For years I've used an illustration in one of my counseling classes. I’d have the students imagine a water cooler set up in the corner of the room. I’d enlist a student to go up to the imaginary water cooler to get a drink of water. I’d approach the water cooler at the same time to also get a drink. When I approached the cooler, the student would engage me in conversation. “Good morning Dr. Cockrell. How are you today?” I would completely ignore the student, barely even looking them in the eyes. I’d get my imaginary drink of water, turn and walk away. The student was left standing there, completely rejected and alone.
I would then have the class take out a sheet of paper. I would instruct them to write one (and only one) feeling word to represent how they felt as a result of what they had seen. We would go around the room and have the students identify their words and explain why they had chosen each one. In most cases, there were at least 12-15 different words represented in the class. I would ask them how it was that all of them didn’t experience the same feeling. After all, they had all watched the same event. How was it that they felt differently from one another? This would begin an hour-long discussion on the topic of feelings and how we experience different feelings from one another, even when observing the same event.
What creates this phenomenon is what I call the “feeling cycle.” We act the way we act because we feel the way we feel. We feel the way we feel because we think the way we think. We think the way we think because we believe the way we believe. And, the cycle just starts over again. Sound confusing? Let’s break it down, and then I’ll give you three short takeaways that’ll instantly help your marriage get better.
Some students felt anger, frustration, irritation, or several other negative emotions toward me. When I asked them what they thought about what they had seen, they all thought of me in the worst possible light. They used words like jerk, arrogant, egotistical, insensitive, and so forth. They thought a certain way about me, therefore they felt a certain way about the event.
Some students felt confusion, pity, sadness, disappointment, and the like. When I asked these students what they thought about the other student, the event, and me, I got a completely different story. Most of the students knew me. They thought the best of me.
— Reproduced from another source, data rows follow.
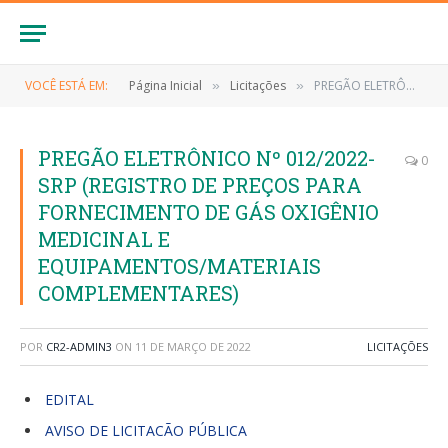
VOCÊ ESTÁ EM:
Página Inicial
Licitações
PREGÃO ELETRÔNICO Nº 012/2022-SRP (REGISTRO DE PREÇOS PARA FORNECIMENTO DE GÁS OXIGÊNIO MEDICINAL E EQUIPAMENTOS/MATERIAIS COMPLEMENTARES)
»
»
PREGÃO ELETRÔNICO Nº 012/2022-
0
SRP (REGISTRO DE PREÇOS PARA
FORNECIMENTO DE GÁS OXIGÊNIO
MEDICINAL E
EQUIPAMENTOS/MATERIAIS
COMPLEMENTARES)
POR
CR2-ADMIN3
ON
11 DE MARÇO DE 2022
LICITAÇÕES
EDITAL
AVISO DE LICITACÃO PÚBLICA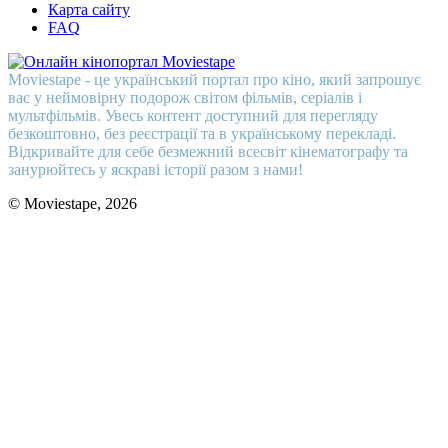
Карта сайту
FAQ
Moviestape - це український портал про кіно, який запрошує
вас у неймовірну подорож світом фільмів, серіалів і
мультфільмів. Увесь контент доступний для перегляду
безкоштовно, без реєстрації та в українському перекладі.
Відкривайте для себе безмежний всесвіт кінематографу та
занурюйтесь у яскраві історії разом з нами!
© Moviestape, 2026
Because they thought the best of me, they were willing to give me the benefit of the doubt. Again, because they thought a certain way about me, they felt a certain way about the event.
So what does this role-play have to do with your marriage? Here are three brief takeaways that I think can instantly help your marriage.
Takeaway #1: Feelings aren’t facts. Don’t elevate your feelings to the level of factual truth. In fact, feelings are quite fickle. They change from moment to moment and from situation to situation. And, you might be thinking something that isn’t even a reality. Your feelings though real, aren’t necessarily based upon truth. There is a difference between reality and rightness. If I’m walking through my house and I hear my wife say to me from another room, “You are so mean. I can’t believe I can’t depend on you. Why are you so selfish?” I’m going to feel some very real feelings. The problem is, she wasn’t talking to me. She was talking to someone on the phone. But if I thought she was talking to me, I’m going to feel hurt or angry or frustrated. Don’t operate under the tyranny of your emotions where you refuse to believe that your feelings might not be based upon truth.
Takeaway #2: Choose how you think about your spouse. I find the longer spouses are together, the easier it is for them to think negatively about one another. They build up a reservoir of negative events, hurt feelings, and painful experiences. Far too often they draw from this well, instead of from the well of positive events, experiences, and emotions. Every day I can choose to think the very best about my spouse. Sometimes making that choice is a difficult one, but it’s almost always a choice that’ll help the marriage instead of hurt it. I make every couple that comes to see me memorize a simple three-word phrase – “Assume Good Intentions.” They have to choose to assume the best, not the worst. If you can practice this one simple habit, you can reduce unresolved conflict by 50% almost immediately.
Takeaway #3: Verify your assumptions. One of the easiest ways to think the best is to verify assumptions before we jump to conclusions about our spouse and their intentions. Let’s say you’re one of those people who thought I was an absolute “jerk” by ignoring my student at the water cooler. What would happen if you said to me, “Tate, did you realize that your student said good morning and you totally ignored them?” You know you might possibly hear me say, “Oh my goodness! I had no idea. I was in another world because I had so much on my mind. I just got off the phone with a dear friend of mine who is about to die from cancer. I need to go back and apologize to that student because I just didn’t hear them.” So many fights are caused in marriages because we don’t verify our assumptions about how or why our spouses do the things they do. We form an opinion based upon our assumptions, only later to find out we were completely wrong, especially in regard to motives.
Feelings are real and they’re powerful. We can’t ignore them, and we can’t let them run our lives or ruin our marriages. How you CHOOSE to deal with the feelings in your marriage will play a large part in how happy, satisfying, and lasting your marriage will be. Remember you feel the way you feel, because you think the way you think. So……how are you thinking about your spouse and your marriage today?